We are currently working on making the GPU-enabled version of an application dynamically loadable from Python, which implies bundling GPU-enabled code in a shared library that is dlopen
’d by an executable (Python) that is not linked against any OpenACC or OpenMP runtime libraries.
When operating in this mode, we are seeing problems with (at least) the acc_deviceptr
API routine, which is simply returning the (host) pointer passed to it instead of mapping it to a device pointer.
This is quite easy to reproduce in a standalone example:
$ cat main.cpp
#include <dlfcn.h>
#include <stdexcept>
int main() {
void* h = dlopen("./libfoo.so", RTLD_NOW);
if(!h) { throw std::runtime_error{(std::string{"dlopen: "} + dlerror()).c_str()}; }
auto* openacc = reinterpret_cast<void(*)()>(dlsym(h, "openacc"));
if(!openacc) { throw std::runtime_error{(std::string{"dlsym: "} + dlerror()).c_str()}; }
openacc();
return 0;
}
and
$ cat lib.cpp
#include <openacc.h>
#include <iostream>
extern "C" void openacc() {
constexpr auto data_size = 1024;
auto* data = new double[data_size];
auto* d_data = static_cast<double*>(acc_copyin(data, data_size*sizeof(double)));
std::cout << "data = " << data << ", d_data = " << d_data << ", acc_deviceptr(data) = " << acc_deviceptr(data) << std::endl;
}
compiled with
nvc++ -acc -gpu=nordc -shared -o libfoo.so lib.cpp
g++ -ldl -o main main.cpp
gives
$ ./main
data = 0x41cca0, d_data = 0x7fff9bafa000, acc_deviceptr(data) = 0x41cca0
i.e. acc_copyin
returns a plausible device pointer, but later calling acc_deviceptr
returns the host pointer.
I am using nvc++
22.3, and this does not appear to be correct behaviour. Is this a known issue, or is there any easy workaround? We can try to propagate the return value of acc_copyin
manually to where it’s needed, but this may prove to be a challenge in the real application.
Other observations:
- I included the
-gpu=nordc
option based on previous replies, but removing this option does not affect the results. - I tried a
#pragma acc host_data use_device(data)
block: this behaves the same way asacc_deviceptr
, returning the host address - Printing
data
from a device kernel with#pragma acc kernels present(data)

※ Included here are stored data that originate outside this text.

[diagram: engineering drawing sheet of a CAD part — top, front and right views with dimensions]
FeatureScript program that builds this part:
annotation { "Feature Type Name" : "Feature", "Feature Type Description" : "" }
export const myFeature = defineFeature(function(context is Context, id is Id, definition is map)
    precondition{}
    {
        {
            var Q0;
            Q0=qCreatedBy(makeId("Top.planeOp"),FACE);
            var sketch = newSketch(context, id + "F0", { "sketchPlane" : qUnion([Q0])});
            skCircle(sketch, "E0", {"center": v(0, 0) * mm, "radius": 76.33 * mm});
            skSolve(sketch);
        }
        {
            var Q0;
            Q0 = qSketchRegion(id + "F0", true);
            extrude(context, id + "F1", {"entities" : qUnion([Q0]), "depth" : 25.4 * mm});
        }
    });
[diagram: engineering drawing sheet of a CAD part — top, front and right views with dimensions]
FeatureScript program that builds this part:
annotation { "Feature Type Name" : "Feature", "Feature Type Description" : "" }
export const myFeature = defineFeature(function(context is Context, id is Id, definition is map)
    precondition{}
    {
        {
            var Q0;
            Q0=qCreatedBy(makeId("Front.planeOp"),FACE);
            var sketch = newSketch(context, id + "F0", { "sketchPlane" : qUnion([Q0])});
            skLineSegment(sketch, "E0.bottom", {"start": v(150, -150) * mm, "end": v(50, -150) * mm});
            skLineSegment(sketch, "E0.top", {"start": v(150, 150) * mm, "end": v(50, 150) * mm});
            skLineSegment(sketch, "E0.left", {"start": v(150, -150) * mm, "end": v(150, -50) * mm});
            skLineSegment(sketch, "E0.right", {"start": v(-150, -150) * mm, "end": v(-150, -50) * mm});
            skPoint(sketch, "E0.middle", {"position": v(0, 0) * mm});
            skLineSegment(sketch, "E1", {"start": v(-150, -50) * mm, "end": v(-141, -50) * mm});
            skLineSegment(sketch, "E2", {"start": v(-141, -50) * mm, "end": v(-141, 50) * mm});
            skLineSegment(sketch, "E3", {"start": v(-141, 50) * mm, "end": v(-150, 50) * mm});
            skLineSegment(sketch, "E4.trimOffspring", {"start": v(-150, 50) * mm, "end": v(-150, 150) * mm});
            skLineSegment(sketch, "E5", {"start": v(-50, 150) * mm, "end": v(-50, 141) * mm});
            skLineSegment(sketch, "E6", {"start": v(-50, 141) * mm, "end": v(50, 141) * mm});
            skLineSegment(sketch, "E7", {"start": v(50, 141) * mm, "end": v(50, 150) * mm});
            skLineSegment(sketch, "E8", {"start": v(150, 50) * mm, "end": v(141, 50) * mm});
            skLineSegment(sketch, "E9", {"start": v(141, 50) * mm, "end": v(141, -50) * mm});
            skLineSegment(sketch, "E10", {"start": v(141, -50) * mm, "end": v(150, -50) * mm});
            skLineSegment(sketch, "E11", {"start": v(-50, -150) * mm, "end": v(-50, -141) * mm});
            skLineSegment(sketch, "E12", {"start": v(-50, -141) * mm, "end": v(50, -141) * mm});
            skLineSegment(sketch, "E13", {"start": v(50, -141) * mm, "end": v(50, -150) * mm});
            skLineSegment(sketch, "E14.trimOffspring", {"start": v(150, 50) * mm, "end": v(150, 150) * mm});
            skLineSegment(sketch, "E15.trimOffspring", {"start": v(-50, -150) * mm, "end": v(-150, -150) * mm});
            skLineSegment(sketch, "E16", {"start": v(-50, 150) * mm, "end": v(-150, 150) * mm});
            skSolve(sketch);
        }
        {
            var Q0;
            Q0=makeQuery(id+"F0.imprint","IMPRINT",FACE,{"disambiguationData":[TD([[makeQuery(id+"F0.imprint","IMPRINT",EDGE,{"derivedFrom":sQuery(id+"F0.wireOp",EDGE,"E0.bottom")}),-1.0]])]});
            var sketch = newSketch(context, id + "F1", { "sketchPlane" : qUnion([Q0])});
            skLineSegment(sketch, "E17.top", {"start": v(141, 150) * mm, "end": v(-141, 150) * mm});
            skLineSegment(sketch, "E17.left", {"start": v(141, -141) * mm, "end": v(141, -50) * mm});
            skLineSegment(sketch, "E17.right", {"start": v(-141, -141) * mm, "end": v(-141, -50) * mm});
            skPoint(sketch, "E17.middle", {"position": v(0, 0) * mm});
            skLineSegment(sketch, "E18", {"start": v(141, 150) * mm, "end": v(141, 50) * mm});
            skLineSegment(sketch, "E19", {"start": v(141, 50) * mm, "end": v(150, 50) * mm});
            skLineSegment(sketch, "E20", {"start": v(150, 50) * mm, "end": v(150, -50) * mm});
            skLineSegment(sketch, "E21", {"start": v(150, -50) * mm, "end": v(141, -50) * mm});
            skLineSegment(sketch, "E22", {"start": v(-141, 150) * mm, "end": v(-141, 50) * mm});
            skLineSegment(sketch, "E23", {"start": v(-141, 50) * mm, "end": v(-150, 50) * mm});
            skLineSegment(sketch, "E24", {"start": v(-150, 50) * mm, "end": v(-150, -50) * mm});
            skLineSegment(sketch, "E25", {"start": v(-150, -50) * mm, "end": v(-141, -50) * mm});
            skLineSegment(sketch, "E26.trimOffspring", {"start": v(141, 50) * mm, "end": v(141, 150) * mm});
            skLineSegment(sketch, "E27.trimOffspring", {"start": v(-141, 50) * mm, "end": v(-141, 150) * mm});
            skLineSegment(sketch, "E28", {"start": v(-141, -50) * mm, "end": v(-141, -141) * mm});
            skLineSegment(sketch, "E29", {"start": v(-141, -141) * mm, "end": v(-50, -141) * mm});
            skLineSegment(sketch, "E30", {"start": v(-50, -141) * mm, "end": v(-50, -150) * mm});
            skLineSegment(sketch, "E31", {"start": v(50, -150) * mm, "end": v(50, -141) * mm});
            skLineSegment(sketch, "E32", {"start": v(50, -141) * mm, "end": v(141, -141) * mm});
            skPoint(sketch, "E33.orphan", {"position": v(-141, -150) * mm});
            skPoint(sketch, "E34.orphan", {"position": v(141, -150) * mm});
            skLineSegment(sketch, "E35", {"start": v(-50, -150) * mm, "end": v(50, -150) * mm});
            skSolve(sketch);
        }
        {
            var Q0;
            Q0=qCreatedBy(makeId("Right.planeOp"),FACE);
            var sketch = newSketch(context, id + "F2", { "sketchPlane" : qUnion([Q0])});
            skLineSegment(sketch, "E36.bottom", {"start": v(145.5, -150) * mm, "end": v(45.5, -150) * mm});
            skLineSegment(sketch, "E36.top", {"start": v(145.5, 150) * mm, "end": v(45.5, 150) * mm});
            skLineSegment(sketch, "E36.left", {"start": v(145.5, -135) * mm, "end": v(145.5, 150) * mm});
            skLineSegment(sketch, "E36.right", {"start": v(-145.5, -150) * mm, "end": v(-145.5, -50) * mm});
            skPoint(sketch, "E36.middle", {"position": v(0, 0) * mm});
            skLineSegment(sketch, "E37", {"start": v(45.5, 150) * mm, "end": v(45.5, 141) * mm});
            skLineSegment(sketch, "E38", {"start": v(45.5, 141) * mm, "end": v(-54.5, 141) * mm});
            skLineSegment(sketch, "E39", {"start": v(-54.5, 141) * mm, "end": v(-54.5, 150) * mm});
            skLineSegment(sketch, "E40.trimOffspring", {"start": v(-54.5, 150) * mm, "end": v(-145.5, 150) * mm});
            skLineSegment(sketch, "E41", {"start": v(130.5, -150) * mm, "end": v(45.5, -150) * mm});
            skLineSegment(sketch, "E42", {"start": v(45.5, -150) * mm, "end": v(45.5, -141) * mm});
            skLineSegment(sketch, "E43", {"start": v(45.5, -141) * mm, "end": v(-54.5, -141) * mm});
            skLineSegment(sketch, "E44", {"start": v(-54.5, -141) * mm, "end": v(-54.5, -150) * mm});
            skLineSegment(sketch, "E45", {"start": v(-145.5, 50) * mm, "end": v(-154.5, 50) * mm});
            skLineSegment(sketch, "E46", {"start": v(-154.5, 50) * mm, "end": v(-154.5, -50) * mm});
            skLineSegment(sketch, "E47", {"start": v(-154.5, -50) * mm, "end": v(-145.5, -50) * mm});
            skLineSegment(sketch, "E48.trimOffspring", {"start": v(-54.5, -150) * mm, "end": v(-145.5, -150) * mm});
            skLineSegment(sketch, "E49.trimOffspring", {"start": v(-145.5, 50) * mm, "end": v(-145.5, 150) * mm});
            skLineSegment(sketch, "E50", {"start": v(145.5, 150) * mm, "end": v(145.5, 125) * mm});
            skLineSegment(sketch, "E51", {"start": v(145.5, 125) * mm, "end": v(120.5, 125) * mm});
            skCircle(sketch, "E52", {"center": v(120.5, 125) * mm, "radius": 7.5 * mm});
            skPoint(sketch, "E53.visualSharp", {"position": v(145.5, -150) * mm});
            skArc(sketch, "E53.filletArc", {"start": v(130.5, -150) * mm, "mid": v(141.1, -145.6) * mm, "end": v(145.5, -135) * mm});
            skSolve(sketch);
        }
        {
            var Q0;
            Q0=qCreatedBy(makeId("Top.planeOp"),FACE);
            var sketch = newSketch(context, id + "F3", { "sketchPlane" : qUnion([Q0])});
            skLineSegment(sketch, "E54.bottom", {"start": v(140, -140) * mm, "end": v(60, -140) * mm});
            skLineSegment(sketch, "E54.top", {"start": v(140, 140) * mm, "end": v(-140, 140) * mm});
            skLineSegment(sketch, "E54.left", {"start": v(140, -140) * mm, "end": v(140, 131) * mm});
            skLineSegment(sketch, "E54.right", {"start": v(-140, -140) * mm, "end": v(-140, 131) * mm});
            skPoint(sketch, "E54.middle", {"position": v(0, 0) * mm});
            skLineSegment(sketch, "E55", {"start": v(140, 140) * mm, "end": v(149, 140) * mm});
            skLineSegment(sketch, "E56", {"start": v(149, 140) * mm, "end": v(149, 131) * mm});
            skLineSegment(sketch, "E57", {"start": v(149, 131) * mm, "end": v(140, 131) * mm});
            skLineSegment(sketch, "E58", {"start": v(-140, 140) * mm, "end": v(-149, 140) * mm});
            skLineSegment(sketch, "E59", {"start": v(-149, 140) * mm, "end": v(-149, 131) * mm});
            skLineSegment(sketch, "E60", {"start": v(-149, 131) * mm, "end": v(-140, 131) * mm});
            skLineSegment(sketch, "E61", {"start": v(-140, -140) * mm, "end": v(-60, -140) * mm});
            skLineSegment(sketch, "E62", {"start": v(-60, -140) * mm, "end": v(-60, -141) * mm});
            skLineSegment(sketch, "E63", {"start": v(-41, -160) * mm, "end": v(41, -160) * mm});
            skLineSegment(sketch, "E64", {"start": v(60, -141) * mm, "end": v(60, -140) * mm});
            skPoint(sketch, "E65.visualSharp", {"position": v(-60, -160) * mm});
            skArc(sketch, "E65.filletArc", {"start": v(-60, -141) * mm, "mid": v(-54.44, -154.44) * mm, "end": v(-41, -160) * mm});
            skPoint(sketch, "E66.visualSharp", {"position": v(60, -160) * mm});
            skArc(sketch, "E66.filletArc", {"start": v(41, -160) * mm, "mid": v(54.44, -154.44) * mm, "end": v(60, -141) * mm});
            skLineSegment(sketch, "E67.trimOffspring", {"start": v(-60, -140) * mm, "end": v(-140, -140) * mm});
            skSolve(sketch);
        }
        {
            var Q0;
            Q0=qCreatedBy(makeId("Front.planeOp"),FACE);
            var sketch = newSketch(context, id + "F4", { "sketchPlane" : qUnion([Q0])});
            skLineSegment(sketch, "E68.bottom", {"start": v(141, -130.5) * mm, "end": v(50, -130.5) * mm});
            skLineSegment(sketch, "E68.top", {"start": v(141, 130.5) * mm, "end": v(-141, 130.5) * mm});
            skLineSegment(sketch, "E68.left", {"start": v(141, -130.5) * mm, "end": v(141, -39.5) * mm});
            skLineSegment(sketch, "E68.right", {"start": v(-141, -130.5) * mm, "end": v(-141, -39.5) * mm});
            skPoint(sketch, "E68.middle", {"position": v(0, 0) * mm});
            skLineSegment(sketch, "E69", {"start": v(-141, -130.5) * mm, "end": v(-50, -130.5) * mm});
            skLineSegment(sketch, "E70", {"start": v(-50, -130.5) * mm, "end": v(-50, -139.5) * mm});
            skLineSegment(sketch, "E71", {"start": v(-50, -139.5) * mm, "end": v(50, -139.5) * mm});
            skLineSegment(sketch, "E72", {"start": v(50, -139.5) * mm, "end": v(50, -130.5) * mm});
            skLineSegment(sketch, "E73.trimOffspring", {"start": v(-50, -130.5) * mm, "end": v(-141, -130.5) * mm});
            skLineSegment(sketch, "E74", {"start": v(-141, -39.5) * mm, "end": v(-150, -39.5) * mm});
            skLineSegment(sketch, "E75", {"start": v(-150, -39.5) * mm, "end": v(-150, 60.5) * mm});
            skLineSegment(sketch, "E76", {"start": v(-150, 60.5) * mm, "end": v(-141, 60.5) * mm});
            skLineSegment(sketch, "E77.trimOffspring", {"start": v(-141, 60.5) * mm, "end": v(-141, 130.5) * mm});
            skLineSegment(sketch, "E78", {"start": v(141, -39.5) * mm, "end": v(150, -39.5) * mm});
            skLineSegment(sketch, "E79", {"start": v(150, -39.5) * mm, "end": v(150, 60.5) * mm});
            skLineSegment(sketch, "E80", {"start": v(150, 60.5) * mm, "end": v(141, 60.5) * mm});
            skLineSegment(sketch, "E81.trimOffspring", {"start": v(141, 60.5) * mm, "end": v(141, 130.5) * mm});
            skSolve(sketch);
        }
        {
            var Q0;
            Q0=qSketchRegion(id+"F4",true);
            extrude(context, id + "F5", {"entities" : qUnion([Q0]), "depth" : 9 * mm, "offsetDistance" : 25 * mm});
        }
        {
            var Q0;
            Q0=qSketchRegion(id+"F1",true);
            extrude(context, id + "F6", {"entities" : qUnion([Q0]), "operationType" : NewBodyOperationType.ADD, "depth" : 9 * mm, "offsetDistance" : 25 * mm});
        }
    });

returns the correct device pointer. - If I set
NVCOMPILER_ACC_NOTIFY=31
and addacc_delete(data, data_size*sizeof(double))
then I see a message likedelete CUDA data devaddr=0x7fff9bafa000 bytes=8192 device=0 threadid=1
containing the correct device pointer.
Please let me know if I can provide any other information.